What to do:
When a line in the records includes the string "center", it goes into the tally; report that tally alone.

[Saved data entries]
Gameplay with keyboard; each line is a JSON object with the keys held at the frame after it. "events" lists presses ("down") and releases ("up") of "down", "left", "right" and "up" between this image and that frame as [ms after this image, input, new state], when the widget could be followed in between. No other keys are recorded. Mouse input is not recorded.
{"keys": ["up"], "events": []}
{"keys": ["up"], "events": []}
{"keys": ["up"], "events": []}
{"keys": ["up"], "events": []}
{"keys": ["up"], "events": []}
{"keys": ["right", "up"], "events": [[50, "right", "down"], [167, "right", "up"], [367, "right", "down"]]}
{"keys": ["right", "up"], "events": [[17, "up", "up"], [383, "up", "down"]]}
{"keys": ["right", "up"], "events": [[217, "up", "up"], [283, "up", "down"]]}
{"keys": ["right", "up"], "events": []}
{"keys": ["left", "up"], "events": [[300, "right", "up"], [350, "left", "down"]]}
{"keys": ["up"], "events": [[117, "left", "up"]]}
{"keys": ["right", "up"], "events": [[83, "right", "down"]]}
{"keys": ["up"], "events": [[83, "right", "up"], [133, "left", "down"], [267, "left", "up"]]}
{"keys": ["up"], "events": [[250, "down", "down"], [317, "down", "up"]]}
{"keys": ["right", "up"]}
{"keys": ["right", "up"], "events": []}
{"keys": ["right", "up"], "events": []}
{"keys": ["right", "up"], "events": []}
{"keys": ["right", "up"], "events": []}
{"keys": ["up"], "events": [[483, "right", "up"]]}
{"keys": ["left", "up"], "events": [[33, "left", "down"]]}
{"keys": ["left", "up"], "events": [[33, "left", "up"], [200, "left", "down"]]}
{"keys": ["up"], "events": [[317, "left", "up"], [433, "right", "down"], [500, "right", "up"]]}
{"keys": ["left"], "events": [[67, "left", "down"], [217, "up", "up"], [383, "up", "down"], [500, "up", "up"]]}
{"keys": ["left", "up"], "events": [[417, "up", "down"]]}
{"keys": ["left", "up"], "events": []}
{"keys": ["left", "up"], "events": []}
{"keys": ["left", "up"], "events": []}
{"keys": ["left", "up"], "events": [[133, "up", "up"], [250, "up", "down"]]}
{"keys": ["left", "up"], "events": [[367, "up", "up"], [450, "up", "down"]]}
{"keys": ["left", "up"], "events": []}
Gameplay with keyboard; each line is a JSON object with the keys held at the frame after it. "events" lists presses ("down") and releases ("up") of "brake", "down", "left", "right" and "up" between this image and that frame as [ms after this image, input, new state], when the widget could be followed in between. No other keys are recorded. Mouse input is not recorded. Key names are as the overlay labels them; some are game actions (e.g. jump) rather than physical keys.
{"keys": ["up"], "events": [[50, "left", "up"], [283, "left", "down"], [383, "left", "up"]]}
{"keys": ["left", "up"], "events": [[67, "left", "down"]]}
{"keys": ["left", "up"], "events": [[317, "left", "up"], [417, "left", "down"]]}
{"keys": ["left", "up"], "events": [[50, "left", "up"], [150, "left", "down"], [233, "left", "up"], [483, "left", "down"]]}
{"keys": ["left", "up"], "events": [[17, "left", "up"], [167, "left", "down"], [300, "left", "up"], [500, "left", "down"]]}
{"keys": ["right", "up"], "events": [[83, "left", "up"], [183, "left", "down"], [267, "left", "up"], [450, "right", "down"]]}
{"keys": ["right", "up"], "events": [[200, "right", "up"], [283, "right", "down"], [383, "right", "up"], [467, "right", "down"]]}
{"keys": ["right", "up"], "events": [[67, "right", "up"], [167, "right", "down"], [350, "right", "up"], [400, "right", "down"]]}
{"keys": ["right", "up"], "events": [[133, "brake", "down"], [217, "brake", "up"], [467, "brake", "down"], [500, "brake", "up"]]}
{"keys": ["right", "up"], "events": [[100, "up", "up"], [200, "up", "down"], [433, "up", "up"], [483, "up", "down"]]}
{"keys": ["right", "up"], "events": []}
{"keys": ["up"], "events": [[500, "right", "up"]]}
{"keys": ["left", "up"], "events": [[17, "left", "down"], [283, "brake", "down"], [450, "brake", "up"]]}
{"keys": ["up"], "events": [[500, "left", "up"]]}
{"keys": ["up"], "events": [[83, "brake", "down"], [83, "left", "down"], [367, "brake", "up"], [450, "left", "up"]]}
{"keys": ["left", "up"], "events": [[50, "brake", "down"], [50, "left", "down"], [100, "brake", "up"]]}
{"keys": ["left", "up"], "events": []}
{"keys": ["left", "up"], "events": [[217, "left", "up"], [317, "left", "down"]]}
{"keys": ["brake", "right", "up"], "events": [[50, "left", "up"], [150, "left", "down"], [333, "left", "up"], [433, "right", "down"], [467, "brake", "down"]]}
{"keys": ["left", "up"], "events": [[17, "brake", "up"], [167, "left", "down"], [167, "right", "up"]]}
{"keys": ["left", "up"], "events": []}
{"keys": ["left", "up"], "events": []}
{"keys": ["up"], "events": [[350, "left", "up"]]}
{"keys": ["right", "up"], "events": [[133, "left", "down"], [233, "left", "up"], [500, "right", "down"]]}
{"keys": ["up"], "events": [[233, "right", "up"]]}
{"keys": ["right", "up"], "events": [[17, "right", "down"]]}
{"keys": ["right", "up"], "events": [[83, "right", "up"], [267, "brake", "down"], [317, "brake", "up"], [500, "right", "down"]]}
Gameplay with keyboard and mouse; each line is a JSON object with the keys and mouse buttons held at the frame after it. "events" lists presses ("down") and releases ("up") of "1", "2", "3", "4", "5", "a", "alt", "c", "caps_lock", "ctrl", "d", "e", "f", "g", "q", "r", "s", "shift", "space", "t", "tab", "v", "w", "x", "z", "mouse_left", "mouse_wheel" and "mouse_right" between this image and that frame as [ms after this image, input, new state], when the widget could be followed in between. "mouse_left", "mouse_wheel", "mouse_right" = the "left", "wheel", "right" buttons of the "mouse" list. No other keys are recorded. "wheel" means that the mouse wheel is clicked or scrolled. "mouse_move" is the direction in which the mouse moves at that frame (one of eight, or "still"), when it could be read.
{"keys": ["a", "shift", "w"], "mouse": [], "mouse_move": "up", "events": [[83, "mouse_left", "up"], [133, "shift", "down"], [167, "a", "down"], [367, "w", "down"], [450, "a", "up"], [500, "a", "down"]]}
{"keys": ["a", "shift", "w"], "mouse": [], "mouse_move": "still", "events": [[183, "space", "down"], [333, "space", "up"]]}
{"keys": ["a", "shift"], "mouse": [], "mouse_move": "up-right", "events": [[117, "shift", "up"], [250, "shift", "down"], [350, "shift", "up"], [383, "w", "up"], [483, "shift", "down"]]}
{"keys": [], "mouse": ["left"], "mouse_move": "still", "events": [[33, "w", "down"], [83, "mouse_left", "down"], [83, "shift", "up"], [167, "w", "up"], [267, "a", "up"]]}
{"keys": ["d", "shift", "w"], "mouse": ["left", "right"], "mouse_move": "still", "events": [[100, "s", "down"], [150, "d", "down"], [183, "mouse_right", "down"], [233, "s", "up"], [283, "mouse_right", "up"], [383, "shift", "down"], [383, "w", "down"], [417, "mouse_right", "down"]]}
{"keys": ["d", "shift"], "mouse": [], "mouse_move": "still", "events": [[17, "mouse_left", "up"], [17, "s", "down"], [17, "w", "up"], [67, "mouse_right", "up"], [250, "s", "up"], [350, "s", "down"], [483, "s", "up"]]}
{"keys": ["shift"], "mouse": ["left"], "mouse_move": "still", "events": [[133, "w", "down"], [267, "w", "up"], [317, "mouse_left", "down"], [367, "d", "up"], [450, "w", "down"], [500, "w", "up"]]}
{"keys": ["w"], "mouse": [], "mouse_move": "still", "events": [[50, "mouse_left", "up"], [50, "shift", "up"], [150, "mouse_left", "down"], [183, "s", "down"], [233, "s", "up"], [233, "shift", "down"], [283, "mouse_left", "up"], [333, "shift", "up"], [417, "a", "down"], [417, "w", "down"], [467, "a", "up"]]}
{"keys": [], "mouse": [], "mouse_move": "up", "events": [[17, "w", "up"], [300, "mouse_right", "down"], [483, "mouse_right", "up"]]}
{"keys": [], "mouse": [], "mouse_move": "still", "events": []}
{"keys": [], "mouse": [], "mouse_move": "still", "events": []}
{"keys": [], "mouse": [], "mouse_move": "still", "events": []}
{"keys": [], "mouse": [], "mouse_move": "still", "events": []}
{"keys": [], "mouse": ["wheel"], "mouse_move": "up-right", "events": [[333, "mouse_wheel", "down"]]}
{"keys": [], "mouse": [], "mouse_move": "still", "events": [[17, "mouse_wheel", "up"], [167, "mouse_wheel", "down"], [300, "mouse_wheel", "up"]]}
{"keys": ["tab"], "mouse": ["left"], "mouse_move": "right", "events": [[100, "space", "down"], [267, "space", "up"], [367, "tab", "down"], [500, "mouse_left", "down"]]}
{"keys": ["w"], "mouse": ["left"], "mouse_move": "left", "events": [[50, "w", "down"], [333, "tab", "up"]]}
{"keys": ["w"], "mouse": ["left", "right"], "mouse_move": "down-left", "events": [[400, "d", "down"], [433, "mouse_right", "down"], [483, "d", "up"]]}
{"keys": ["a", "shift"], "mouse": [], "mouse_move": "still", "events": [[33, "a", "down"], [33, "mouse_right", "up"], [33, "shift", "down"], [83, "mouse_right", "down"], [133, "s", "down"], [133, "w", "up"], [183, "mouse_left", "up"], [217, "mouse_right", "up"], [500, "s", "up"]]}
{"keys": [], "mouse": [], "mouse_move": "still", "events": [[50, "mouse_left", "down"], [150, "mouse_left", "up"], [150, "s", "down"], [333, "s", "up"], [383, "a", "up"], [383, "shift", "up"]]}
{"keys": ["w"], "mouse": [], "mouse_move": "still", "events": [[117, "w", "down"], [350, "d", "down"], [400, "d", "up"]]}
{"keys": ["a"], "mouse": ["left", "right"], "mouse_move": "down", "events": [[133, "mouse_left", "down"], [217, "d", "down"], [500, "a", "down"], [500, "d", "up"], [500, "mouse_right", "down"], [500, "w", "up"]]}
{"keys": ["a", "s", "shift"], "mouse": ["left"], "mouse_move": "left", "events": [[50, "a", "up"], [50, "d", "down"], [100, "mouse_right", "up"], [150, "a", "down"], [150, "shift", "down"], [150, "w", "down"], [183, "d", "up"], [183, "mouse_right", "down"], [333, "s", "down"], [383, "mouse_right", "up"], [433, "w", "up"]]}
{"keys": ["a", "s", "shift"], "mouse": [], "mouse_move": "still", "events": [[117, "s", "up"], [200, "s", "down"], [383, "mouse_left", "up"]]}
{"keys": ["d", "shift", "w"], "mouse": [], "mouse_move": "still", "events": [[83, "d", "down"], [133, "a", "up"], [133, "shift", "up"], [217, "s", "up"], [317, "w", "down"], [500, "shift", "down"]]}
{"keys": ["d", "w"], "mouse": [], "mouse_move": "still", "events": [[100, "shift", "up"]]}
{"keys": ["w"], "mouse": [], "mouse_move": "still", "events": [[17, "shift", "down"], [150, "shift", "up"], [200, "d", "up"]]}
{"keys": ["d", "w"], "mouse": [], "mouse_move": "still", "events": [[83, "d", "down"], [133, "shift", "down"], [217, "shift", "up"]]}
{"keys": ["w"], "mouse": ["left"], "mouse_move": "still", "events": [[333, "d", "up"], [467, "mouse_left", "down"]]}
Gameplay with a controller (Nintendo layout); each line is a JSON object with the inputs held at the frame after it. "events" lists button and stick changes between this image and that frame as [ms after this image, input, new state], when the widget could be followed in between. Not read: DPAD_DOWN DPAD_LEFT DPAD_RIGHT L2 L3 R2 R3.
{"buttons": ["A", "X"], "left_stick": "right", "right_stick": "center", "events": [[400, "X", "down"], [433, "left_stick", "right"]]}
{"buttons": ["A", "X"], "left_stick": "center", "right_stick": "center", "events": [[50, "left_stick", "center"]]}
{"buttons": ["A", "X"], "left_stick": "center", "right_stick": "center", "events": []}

The completed task:
3